Tan was cautious when asked to comment on reports of soaring property prices, following the Iskandar Malaysia development.

"It's true that following extensive promotion, Iskandar Malaysia captured a lot of foreign interest and things started looking up.

"Unfortunately, the present slowdown set in soon after that. So recovery has been derailed a bit."

House prices in Johor fell nearly 25 per cent following the 1997-98 economic crisis.

A two-storey house in Perling, Johor Baru, which sold for RM280,000 in 1997 will fetch about RM180,000 today.

Tan said although this trend was likely to continue next year, there could be some light at the end of the tunnel next year.
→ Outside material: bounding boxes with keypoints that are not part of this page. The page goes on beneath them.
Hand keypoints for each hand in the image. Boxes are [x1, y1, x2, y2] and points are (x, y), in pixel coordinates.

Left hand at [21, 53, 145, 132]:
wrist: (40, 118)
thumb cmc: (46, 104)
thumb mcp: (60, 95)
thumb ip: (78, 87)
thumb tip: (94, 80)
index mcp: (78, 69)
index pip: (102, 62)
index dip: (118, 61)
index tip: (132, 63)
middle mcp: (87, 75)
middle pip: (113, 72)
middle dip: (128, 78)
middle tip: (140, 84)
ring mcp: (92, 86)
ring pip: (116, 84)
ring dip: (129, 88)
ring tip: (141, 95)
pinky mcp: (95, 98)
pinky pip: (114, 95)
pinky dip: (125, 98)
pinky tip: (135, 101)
"For instance, about four years ago, a company bought 12ha of commercial land at RM30psf for a large department store in Johor Baru. More recently, they bought another plot of land but this time at RM65psf.

"Even in these uncertain times this company was willing to pay twice the price for this new piece of land. This is a sign that we're slowly moving towards better times, most probably in 2011 or 2012."

The next two years, Tan said, will be a time for Iskandar Malaysia to build up its foundation and strengthen ties with new and prospective investors.

He suggested that Iskandar Malaysia stop depending on foreign investments for the next couple of years.

"I've heard local investors claim that they're not given a level playing field. For the next two years, make it easier for local investors to set up in Iskandar Malaysia. Why not offer incentives for local companies to come in.

"The reason I'm suggesting this is because foreign investors first need to get their own house in order before they can invest overseas whereas Iskandar Malaysia cannot wait, it has to continue.

"And in the meantime, where else do we get investors from, but from our own shores," he said.

Despite the uncertainties surrounding the current business climate, Tan was hopeful about the property market in Johor.

"We're at the stage of building a foundation for Iskandar Malaysia, which is made easier with the close collaboration of the federal and state governments and the private sector.

"With that in mind, we can work towards recovery, which I believe we can expect to see in 2012," he said.